Reggie manages to get the Roxbury twins engaged to Toodles and Bimbo and it's one of the films best gags that Lord Roxbury refuses to get their nicknames right calling them "Boodles" and "Timbo" most of the time. When all upper crust society gathers for the wedding rehearsal Reggie is given an ultimatum, "get engaged this week-end or start over with next season's debutantes." Unable to face the prospect of more flighty, rich spoiled young women, Reggie does the sensible thing and falls in love with Hutchy. Merle Oberon is adorable looking though underused in her role. I think she can manage the Joan Fontaine routine quite well and it's a shame she didn't get more of these type of roles. She was a fairly able comedian and I've always liked her in the Divorce of Lady X with Laurence Olivier. I can't help but wish she was given just a bit more to do even though Roland Young very ably carries the bulk of the film with his hijinks. Lady Tree is particularly good as the Roxbury the twins' sweet, but dimwitted mother. So lets see you have barking dogs, a ditsy mom, an on again off again wedding, a rich man marrying his gal friday...Are you sure this isn't Columbia Pictures 1937? Nope it's London Films circa 1932 and the wonderful Korda brothers.

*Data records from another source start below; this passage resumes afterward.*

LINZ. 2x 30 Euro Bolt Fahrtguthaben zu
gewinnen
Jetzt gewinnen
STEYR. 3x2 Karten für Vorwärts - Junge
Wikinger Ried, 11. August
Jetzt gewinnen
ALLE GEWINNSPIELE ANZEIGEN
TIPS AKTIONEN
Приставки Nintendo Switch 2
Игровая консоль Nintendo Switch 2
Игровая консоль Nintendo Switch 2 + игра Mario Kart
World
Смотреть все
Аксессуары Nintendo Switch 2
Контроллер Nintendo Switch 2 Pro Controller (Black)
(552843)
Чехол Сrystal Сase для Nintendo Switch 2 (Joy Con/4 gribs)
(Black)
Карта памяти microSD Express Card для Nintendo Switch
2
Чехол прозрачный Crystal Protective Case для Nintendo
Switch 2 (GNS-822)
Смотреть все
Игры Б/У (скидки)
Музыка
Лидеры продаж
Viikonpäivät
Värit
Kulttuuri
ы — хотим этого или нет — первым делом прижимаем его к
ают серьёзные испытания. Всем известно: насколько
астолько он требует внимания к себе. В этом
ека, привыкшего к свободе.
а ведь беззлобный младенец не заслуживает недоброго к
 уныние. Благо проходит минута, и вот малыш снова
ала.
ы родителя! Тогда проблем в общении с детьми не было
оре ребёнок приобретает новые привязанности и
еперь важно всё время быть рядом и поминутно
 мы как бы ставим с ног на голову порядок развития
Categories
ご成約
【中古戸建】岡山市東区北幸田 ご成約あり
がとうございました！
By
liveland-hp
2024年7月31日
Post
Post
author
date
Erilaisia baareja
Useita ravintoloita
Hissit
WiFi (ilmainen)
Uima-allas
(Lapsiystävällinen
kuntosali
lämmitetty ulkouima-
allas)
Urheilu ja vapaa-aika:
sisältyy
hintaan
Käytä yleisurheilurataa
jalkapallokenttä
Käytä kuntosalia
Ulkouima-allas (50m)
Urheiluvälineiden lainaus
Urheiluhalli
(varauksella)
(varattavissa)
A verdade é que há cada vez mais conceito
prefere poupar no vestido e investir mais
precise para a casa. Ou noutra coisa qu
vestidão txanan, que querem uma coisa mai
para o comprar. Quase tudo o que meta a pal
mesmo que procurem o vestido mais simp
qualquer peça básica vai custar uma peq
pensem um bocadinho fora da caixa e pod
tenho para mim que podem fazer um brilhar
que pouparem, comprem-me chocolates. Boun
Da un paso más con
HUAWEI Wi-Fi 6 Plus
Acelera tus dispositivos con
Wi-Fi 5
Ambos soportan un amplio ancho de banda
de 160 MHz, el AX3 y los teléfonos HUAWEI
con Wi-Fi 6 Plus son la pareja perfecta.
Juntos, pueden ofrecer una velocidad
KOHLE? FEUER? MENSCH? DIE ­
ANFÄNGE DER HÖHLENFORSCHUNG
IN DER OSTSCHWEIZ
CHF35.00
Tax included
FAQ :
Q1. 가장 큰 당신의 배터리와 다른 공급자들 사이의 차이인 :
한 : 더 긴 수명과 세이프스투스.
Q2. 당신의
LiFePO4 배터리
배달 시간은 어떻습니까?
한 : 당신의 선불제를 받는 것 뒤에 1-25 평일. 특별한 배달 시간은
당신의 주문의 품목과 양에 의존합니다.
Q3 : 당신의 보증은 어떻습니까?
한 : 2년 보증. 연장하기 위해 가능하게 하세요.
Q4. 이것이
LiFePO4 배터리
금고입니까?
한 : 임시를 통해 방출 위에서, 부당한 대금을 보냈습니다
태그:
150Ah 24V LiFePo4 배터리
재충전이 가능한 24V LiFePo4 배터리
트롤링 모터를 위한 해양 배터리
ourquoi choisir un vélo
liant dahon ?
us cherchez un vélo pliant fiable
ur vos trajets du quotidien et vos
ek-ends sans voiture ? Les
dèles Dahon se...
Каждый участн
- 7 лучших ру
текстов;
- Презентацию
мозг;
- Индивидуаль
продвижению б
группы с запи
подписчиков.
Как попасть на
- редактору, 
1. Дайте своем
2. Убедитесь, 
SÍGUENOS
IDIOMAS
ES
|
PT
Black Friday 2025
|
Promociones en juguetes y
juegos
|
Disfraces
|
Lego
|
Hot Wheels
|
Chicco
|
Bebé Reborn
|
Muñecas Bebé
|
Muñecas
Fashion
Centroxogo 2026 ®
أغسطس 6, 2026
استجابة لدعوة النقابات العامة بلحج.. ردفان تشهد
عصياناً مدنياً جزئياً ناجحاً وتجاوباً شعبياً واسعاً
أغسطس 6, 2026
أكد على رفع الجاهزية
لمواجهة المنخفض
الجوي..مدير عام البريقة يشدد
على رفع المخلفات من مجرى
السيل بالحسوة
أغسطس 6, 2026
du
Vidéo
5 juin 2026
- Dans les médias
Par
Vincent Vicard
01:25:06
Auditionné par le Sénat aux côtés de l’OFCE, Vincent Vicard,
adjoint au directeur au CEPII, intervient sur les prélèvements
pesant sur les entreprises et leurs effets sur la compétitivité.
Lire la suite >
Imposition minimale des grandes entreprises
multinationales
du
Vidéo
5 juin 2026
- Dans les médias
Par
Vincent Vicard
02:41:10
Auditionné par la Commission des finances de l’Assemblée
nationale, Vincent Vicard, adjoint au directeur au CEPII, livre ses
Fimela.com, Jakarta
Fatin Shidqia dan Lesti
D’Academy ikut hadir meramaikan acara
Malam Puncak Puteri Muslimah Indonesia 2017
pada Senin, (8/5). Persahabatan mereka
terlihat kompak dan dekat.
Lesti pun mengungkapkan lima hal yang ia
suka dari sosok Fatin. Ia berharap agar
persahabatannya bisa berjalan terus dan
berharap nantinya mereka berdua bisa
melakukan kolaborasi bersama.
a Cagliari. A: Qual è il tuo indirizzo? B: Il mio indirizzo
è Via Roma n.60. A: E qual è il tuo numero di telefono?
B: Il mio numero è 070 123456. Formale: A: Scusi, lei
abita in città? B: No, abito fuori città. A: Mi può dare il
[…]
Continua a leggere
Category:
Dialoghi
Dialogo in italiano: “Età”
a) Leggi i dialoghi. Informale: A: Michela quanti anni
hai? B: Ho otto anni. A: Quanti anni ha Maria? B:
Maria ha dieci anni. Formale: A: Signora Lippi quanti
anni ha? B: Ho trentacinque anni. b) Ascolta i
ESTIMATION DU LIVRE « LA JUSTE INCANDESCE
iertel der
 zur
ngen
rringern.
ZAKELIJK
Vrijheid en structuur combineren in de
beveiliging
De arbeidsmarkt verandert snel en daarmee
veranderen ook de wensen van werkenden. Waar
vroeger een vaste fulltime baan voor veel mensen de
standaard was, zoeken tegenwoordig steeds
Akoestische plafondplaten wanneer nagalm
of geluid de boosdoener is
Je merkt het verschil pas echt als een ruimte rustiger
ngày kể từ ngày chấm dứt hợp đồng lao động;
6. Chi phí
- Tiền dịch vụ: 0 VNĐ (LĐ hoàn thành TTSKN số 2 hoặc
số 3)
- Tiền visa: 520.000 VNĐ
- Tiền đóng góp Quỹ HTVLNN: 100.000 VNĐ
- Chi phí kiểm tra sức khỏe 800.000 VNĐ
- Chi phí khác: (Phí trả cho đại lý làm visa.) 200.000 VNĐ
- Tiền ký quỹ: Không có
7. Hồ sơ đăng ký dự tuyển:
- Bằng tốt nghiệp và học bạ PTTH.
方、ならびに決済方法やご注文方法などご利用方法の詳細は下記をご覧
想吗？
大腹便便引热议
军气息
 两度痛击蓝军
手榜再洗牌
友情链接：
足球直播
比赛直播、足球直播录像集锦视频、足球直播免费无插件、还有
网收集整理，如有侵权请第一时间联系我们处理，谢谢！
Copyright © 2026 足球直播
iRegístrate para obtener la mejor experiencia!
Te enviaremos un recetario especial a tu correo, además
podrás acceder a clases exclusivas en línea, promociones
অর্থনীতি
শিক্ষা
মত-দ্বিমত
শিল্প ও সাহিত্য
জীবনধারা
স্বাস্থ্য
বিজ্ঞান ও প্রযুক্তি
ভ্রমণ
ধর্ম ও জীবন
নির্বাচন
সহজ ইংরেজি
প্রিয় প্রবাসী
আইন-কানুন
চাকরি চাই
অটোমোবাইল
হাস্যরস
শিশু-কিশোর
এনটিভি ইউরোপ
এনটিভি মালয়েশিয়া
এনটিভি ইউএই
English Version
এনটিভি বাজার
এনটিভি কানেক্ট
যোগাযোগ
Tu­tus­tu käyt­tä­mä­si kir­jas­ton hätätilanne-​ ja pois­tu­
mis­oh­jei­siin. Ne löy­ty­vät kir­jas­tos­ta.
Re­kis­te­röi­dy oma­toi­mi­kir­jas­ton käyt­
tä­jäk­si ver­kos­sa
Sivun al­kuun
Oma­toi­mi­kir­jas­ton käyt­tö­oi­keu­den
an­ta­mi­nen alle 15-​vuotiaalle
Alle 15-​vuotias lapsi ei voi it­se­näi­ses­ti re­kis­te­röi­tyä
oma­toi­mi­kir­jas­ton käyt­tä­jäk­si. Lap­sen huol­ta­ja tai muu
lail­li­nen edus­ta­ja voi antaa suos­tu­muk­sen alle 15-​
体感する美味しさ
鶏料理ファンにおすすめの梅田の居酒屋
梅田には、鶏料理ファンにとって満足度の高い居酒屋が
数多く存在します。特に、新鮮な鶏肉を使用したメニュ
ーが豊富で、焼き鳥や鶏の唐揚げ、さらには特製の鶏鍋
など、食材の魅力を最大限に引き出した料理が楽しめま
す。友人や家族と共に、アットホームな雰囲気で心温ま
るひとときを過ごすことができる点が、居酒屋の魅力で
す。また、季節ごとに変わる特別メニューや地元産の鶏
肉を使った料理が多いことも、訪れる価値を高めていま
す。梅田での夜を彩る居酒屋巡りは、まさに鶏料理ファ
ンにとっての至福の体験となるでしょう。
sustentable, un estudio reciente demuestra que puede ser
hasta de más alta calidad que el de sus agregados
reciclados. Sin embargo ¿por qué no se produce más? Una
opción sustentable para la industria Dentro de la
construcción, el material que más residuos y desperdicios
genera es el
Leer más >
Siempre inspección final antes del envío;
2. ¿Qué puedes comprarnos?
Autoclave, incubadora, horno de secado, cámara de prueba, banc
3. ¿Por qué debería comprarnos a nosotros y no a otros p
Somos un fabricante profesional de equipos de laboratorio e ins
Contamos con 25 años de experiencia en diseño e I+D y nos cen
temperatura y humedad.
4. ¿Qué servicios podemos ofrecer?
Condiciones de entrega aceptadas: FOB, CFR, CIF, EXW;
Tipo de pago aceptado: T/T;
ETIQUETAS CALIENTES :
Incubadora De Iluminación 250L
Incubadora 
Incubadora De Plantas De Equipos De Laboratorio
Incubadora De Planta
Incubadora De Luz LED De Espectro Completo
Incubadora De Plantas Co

As part of my quest to begin to appreciate Leslie Howard I can safely say that I quite enjoyed him in Service For Ladies. I didn't exactly love him, but what can you do? I'm trying here, people. I should like Leslie Howard. He fits into that type I regularly go daffy for: English, stage-trained, handsome, and having the air of a man who is hiding a great deal of something interesting under his cool exterior. I think I've figured out that it boils down to his hair. When he lets his hair get messy he's great, (yay! Pygmalion) otherwise forget it. In Service for Ladies he plays a head waiter who is mistaken for royalty when he goes on vacation at a "winter sports hotel" in Austria. He falls in love with a well to do young American woman (Elizabeth Allan) and perceived class differences on both acounts keep them apart. The movie teases us with plenty of opportunities to mess up Howard's hair, but it never happens. He never goes skiing or ice skating or gets in a snowball fight. It's just not fair, how, long would it really have taken Korda brothers? Is this too much to ask? I think the answer to that lies in the fact that Service for Ladies was the Hungarian autheurs first film for an American company and was made on a total shoestring. Obviously Vincent Korda blew the entire budget for the picture filling every room in the "winter sports hotel" with dead animal heads and had no money left over to do a rear projection skiing sequence or to make a fake ice rink. Darn.

The story is further complicated when the Countess Ricardi (Benita Hume) shows up. It's heavily implied that she and Howard had an affair in the past but that he broke it off. The second half of the film turns into a fun bedroom farce with ladies popping in and out of Howard's room alternately kissing and slapping him. Eventually Howard's status as a head waiter comes out and the couple are sweetly reunited thanks to the good intentions of Howard's restaurant patrons who want nothing more than happiness for their favorite head waiter. So let's see you have a slightly naughty bedroom comedy, a slyly satirical knock at the upper classes, and a grand case of mistaken identity...Are you sure this isn't an Ernest Lubitsch film? Nope, again Korda brothers, 1932!